**Given records:**
- Opening Delimiter -

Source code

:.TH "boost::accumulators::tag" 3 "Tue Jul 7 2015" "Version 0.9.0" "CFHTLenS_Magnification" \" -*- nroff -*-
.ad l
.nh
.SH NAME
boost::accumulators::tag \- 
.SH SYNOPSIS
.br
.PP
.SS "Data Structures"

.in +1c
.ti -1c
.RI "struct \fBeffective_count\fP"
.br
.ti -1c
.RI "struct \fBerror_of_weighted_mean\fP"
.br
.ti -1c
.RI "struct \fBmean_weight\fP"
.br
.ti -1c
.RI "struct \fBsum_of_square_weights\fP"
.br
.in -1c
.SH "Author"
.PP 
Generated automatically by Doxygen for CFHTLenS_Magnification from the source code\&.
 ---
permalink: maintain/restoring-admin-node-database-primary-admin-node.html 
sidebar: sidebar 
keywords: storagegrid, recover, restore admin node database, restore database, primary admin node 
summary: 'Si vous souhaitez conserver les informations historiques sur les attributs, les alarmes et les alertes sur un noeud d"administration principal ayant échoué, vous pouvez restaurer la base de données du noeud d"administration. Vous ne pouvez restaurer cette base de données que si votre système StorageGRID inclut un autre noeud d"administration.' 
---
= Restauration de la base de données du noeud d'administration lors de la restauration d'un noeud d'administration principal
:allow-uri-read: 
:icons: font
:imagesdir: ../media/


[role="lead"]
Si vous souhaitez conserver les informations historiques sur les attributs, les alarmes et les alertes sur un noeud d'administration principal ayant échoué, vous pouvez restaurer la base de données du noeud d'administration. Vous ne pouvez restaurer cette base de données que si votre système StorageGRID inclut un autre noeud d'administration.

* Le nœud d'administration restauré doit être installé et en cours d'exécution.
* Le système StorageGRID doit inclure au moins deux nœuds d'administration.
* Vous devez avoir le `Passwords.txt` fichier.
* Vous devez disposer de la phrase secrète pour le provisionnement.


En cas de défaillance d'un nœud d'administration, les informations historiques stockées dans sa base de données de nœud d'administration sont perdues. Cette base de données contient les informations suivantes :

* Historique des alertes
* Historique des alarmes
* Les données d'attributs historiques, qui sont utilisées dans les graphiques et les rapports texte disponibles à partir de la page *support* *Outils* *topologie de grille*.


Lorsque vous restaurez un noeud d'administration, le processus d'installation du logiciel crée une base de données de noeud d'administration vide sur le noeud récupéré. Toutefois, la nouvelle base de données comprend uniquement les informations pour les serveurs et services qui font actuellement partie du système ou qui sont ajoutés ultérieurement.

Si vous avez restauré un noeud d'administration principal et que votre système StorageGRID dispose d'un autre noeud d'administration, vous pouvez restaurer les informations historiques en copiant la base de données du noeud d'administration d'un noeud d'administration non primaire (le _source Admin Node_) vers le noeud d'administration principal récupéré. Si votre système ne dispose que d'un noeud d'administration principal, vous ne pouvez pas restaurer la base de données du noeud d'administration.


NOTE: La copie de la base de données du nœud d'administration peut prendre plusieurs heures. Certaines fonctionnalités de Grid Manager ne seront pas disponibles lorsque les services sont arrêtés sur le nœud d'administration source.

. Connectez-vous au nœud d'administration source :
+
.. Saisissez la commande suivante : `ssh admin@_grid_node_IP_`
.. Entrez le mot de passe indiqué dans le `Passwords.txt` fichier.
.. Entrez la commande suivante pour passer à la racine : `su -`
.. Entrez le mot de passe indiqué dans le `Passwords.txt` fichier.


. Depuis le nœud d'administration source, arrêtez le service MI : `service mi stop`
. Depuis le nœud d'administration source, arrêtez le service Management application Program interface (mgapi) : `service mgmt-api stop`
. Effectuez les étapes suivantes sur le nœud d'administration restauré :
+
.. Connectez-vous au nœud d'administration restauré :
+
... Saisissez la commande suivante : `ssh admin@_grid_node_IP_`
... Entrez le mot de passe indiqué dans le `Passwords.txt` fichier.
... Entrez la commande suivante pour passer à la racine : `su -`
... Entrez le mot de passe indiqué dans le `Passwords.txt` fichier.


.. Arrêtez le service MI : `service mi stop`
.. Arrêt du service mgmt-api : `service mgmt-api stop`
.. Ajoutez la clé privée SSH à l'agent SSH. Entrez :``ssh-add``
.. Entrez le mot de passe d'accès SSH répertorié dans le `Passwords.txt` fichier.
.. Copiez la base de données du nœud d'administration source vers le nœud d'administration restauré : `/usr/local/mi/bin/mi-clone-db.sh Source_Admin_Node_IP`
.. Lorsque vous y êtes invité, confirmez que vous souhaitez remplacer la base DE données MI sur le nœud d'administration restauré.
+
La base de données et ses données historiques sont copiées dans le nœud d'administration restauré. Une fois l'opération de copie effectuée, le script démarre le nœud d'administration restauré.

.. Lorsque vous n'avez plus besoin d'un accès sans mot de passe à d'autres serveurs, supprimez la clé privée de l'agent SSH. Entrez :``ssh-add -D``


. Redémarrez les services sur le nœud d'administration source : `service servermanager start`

- Closing Delimiter -

**Exercise:** So that nothing is lost, restate all the material word for word.

**Finished task:**
Source code

:.TH "boost::accumulators::tag" 3 "Tue Jul 7 2015" "Version 0.9.0" "CFHTLenS_Magnification" \" -*- nroff -*-
.ad l
.nh
.SH NAME
boost::accumulators::tag \- 
.SH SYNOPSIS
.br
.PP
.SS "Data Structures"

.in +1c
.ti -1c
.RI "struct \fBeffective_count\fP"
.br
.ti -1c
.RI "struct \fBerror_of_weighted_mean\fP"
.br
.ti -1c
.RI "struct \fBmean_weight\fP"
.br
.ti -1c
.RI "struct \fBsum_of_square_weights\fP"
.br
.in -1c
.SH "Author"
.PP 
Generated automatically by Doxygen for CFHTLenS_Magnification from the source code\&.
 ---
permalink: maintain/restoring-admin-node-database-primary-admin-node.html 
sidebar: sidebar 
keywords: storagegrid, recover, restore admin node database, restore database, primary admin node 
summary: 'Si vous souhaitez conserver les informations historiques sur les attributs, les alarmes et les alertes sur un noeud d"administration principal ayant échoué, vous pouvez restaurer la base de données du noeud d"administration. Vous ne pouvez restaurer cette base de données que si votre système StorageGRID inclut un autre noeud d"administration.' 
---
= Restauration de la base de données du noeud d'administration lors de la restauration d'un noeud d'administration principal
:allow-uri-read: 
:icons: font
:imagesdir: ../media/


[role="lead"]
Si vous souhaitez conserver les informations historiques sur les attributs, les alarmes et les alertes sur un noeud d'administration principal ayant échoué, vous pouvez restaurer la base de données du noeud d'administration. Vous ne pouvez restaurer cette base de données que si votre système StorageGRID inclut un autre noeud d'administration.

* Le nœud d'administration restauré doit être installé et en cours d'exécution.
* Le système StorageGRID doit inclure au moins deux nœuds d'administration.
* Vous devez avoir le `Passwords.txt` fichier.
* Vous devez disposer de la phrase secrète pour le provisionnement.


En cas de défaillance d'un nœud d'administration, les informations historiques stockées dans sa base de données de nœud d'administration sont perdues. Cette base de données contient les informations suivantes :

* Historique des alertes
* Historique des alarmes
* Les données d'attributs historiques, qui sont utilisées dans les graphiques et les rapports texte disponibles à partir de la page *support* *Outils* *topologie de grille*.


Lorsque vous restaurez un noeud d'administration, le processus d'installation du logiciel crée une base de données de noeud d'administration vide sur le noeud récupéré. Toutefois, la nouvelle base de données comprend uniquement les informations pour les serveurs et services qui font actuellement partie du système ou qui sont ajoutés ultérieurement.

Si vous avez restauré un noeud d'administration principal et que votre système StorageGRID dispose d'un autre noeud d'administration, vous pouvez restaurer les informations historiques en copiant la base de données du noeud d'administration d'un noeud d'administration non primaire (le _source Admin Node_) vers le noeud d'administration principal récupéré. Si votre système ne dispose que d'un noeud d'administration principal, vous ne pouvez pas restaurer la base de données du noeud d'administration.


NOTE: La copie de la base de données du nœud d'administration peut prendre plusieurs heures. Certaines fonctionnalités de Grid Manager ne seront pas disponibles lorsque les services sont arrêtés sur le nœud d'administration source.

. Connectez-vous au nœud d'administration source :
+
.. Saisissez la commande suivante : `ssh admin@_grid_node_IP_`
.. Entrez le mot de passe indiqué dans le `Passwords.txt` fichier.
.. Entrez la commande suivante pour passer à la racine : `su -`
.. Entrez le mot de passe indiqué dans le `Passwords.txt` fichier.


. Depuis le nœud d'administration source, arrêtez le service MI : `service mi stop`
. Depuis le nœud d'administration source, arrêtez le service Management application Program interface (mgapi) : `service mgmt-api stop`
. Effectuez les étapes suivantes sur le nœud d'administration restauré :
+
.. Connectez-vous au nœud d'administration restauré :
+
... Saisissez la commande suivante : `ssh admin@_grid_node_IP_`
... Entrez le mot de passe indiqué dans le `Passwords.txt` fichier.
... Entrez la commande suivante pour passer à la racine : `su -`
... Entrez le mot de passe indiqué dans le `Passwords.txt` fichier.


.. Arrêtez le service MI : `service mi stop`
.. Arrêt du service mgmt-api : `service mgmt-api stop`
.. Ajoutez la clé privée SSH à l'agent SSH. Entrez :``ssh-add``
.. Entrez le mot de passe d'accès SSH répertorié dans le `Passwords.txt` fichier.
.. Copiez la base de données du nœud d'administration source vers le nœud d'administration restauré : `/usr/local/mi/bin/mi-clone-db.sh Source_Admin_Node_IP`
.. Lorsque vous y êtes invité, confirmez que vous souhaitez remplacer la base DE données MI sur le nœud d'administration restauré.
+
La base de données et ses données historiques sont copiées dans le nœud d'administration restauré. Une fois l'opération de copie effectuée, le script démarre le nœud d'administration restauré.

.. Lorsque vous n'avez plus besoin d'un accès sans mot de passe à d'autres serveurs, supprimez la clé privée de l'agent SSH. Entrez :``ssh-add -D``


. Redémarrez les services sur le nœud d'administration source : `service servermanager start`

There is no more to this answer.